MATERIAL FOR THIS TASK.
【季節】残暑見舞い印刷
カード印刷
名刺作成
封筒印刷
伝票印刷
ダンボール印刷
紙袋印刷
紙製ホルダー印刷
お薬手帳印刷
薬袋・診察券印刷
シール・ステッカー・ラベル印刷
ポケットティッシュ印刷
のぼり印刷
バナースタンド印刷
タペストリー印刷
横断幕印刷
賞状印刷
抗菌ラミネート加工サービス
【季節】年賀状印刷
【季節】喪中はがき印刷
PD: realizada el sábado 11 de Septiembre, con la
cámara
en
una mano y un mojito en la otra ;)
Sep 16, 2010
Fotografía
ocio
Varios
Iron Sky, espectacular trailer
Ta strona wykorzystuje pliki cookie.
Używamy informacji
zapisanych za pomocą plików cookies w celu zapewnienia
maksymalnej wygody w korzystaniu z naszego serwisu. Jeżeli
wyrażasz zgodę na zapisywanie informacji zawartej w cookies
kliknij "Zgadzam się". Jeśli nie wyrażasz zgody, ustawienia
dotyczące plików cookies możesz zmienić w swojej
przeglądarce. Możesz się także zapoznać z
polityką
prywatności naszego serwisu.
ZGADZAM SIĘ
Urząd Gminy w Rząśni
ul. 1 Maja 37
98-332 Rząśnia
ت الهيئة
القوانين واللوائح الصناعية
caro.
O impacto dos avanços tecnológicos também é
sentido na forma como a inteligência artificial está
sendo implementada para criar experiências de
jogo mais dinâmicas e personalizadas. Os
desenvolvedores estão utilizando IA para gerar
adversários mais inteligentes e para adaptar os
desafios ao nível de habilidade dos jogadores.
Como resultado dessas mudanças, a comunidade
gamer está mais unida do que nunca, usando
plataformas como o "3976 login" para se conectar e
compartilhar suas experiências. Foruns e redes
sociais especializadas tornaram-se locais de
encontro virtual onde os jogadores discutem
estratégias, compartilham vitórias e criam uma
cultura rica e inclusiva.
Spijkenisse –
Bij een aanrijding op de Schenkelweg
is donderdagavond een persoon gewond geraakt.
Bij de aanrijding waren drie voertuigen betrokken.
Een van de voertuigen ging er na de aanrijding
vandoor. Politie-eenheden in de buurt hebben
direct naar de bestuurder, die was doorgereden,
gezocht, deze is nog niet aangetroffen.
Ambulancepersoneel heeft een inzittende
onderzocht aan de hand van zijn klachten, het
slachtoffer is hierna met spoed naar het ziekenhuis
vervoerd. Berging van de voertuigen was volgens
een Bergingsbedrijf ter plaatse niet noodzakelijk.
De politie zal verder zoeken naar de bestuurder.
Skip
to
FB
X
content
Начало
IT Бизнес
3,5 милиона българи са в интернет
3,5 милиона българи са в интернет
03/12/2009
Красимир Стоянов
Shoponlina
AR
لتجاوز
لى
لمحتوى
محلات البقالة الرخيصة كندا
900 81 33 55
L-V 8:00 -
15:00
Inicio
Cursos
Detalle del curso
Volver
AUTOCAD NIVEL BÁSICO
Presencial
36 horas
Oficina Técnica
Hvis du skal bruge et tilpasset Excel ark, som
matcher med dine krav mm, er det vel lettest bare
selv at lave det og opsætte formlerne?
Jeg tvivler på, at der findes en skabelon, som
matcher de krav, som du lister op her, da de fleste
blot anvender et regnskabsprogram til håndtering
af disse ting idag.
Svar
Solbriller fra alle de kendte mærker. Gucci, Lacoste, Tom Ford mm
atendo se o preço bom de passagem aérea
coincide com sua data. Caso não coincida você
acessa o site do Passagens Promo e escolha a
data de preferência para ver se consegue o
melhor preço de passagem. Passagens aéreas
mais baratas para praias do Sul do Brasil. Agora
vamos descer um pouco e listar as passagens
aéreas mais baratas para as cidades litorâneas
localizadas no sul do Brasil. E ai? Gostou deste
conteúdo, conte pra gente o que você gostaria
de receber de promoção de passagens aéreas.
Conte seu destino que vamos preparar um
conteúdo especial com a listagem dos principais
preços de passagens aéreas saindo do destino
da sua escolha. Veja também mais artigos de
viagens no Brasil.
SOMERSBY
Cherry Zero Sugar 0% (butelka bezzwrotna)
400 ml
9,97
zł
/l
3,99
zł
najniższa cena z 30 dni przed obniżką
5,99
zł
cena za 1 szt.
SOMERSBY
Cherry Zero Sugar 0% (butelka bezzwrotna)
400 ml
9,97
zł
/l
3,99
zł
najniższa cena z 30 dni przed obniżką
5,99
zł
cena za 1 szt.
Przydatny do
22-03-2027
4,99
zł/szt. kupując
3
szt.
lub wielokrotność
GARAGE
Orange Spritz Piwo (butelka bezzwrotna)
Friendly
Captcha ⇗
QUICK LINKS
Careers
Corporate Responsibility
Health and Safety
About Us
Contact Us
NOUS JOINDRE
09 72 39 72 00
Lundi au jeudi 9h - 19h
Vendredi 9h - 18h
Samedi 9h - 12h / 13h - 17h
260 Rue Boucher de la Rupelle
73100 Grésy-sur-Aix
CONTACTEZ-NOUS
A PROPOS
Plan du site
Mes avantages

HOW TO COMPLETE THIS TASK.
Read the entries above, then pull out the lines that include "experiências".

RESULT FOR THIS TASK.
sendo implementada para criar experiências de
compartilhar suas experiências. Foruns e redes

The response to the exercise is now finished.